The 1.2 million voters removed from the Los Angeles County Voter Rolls could impact the George Gascon Recall.

The George Gascon recall drive may have been thwarted by bloated Los Angeles voter rolls that most likely inaccurately raised the recall signature threshold needed to recall George Gascon.

The recent removal of over 1 million, 2 hundred thousand voters from the LA voter Rolls may, or may not, have inflated the number of petition signatures required for the George Gascon recall vote. And, even if the argument is made that that was then, this is now, we would then have to ask how long was the voter roll reduction stalled before it came to be. 

Voter Roll Removal could become a quid pro quo in which LA Officials were stalling before the voters were removed from the voter rolls, thus inflating the number of signatures needed to recall George Gascon. 

Stay tuned as Daily Puma attempts a calculation to see how many less signatures the George Gascon recall actually needed.
 
  
On first glance this would mean the recent removal of 1.2 million voters from the rolls has no standing in regards to the Gascon recall. However, lets backwards engineer the numbers. From a claimed 5.67 million LA voters, the new numbers reflect a drop of 1.2 million voters, meaning there are now 4.47 million voters. This would mean only 447,000 votes would now be needed to recall George Gascon. 
 
Is it fair to just suddenly jettison 1.2 million voters and claim it had no effect on recent recall attempts? DailyPUMA believes the 1.2 million votes that were removed would have to be charted on a graph as if the voter rolls were actually being cleaned up every year. Just because 1.2 million voters were removed from the voter rolls does not mean they all "rolled off" this year. A calculation would have to be made going back at least 10 years and the 1.2 million removed voters could be calculated at 120,000 per year.

2012 to 2020 equals 8 years x 120,000 per year voter attrition. That would mean 960,000 thousand more voters were on the roll in 2020 than actually existed. Instead of 5.67 million voters, the argument can be made that when Gascon was elected, there were only approximately 4.71 million voters. This in turn means the Gascon recall only needed 471,000 votes to qualify, NOT the mandated 567,000.
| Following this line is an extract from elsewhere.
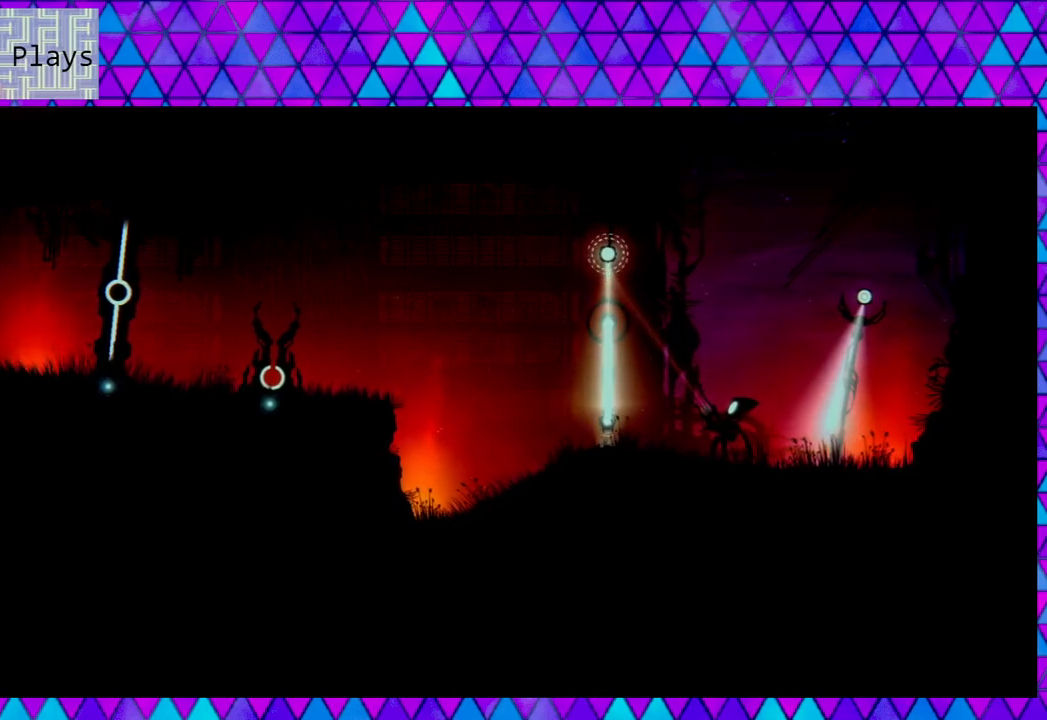
{"buttons": [], "left_stick": "center", "right_stick": "center", "events": [[217, "R2", "up"], [483, "right_stick", "center"]]}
This also raises the issue that by not updating voter rolls, local Governments are engaging in a power grab in which voters ability to recall an official diminishes the more bloated the voter rolls actually are. This also means vote percentage totals have been significantly inaccurate, which in turn can demoralize voters into thinking their city is apathetic because of inaccurately lower voting percentage totals.
 
If I were involved in the Gascon Recall effort, I would be in court demanding the petition total required to recall Gason was based on voter rolls that were not in compliance with FEDERAL LAWS, and that a new calculation needs to be retroactively applied that would instantly make the Gascon recall valid.